LOWELL, Mass. — Hundreds of people came to a Massachusetts church on Wednesday for a glimpse of the glass-encased heart of a celebrated Roman Catholic saint, the first time the religious relic has left Italy.

Many of the faithful who filled Immaculate Conception Church in Lowell to see the heart of St. Padre Pio clutched rosaries.

Janet Black, from Boston’s Charlestown neighborhood, was moved nearly to tears.

“I’m all full of emotions,” Black told The Sun of Lowell. “It’s just beautiful that people could come together for one purpose. If the world was like this, we’d have no problems.”

Honoring the relics of saints is an ancient practice in the Roman Catholic faith.

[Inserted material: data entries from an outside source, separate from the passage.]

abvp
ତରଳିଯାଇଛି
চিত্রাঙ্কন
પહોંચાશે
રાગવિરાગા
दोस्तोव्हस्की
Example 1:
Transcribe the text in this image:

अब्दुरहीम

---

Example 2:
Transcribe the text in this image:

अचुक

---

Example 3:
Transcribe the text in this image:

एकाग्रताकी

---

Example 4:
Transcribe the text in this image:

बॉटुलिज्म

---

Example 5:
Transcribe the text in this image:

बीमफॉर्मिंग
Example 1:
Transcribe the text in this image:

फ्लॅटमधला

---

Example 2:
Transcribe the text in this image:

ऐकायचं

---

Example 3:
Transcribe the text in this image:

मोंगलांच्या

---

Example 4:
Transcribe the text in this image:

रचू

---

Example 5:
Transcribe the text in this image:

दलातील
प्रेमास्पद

St. Padre Pio was a Capuchin friar best known for possessing the stigmata, or wounds of Jesus Christ. He died in Foggia, Italy, in 1968 and was canonized by Pope John Paul II in 2002.

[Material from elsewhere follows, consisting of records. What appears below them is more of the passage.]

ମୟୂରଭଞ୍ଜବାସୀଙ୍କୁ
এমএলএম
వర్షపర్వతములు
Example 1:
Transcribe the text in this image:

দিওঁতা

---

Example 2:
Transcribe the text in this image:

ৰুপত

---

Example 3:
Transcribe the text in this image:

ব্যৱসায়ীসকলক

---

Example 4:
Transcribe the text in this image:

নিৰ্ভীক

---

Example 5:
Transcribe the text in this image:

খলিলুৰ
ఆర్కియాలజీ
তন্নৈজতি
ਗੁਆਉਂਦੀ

The Rev. Nicholas Sannella of the Immaculate Conception Church said being near the relic is a way to be closer to a saint who is already with God.

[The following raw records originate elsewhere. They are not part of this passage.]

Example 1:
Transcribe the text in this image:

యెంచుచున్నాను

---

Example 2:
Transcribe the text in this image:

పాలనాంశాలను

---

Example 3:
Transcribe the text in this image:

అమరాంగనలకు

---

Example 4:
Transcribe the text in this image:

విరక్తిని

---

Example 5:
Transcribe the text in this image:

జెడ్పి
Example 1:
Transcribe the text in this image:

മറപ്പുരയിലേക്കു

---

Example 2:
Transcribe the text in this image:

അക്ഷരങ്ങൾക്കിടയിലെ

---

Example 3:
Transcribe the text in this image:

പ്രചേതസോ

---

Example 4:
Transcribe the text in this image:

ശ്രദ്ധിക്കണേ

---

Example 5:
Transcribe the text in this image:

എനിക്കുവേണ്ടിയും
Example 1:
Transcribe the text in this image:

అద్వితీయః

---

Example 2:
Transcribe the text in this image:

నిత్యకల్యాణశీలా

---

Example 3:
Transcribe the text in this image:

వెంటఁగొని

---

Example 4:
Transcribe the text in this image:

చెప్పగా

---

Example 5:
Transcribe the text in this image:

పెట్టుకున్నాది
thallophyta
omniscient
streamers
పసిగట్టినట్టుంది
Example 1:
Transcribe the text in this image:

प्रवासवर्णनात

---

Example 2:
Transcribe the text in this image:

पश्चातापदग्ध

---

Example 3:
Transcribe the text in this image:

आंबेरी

“Padre Pio, he embraced the very core of our faith,” Sannella said. “He embraced harmony, forgiveness of sins, he spent his life in the confessional and he was a model for many of us.”

The relic was scheduled to be on display at St. Leonard’s Church, in Boston’s North End later Wednesday; at the Archdiocese of Boston’s pastoral center in Braintree on Thursday; and at the Cathedral of the Holy Cross in Boston on Thursday and Friday, which is the saint’s feast day.

“We know that many people throughout our country have a great devotion to Padre Pio, so the friars have made this possible especially for those who are not able to travel to San Giovanni Rotondo in Italy to venerate his relics and pray for his intercession,” Boston’s Cardinal Sean O’Malley said in a statement.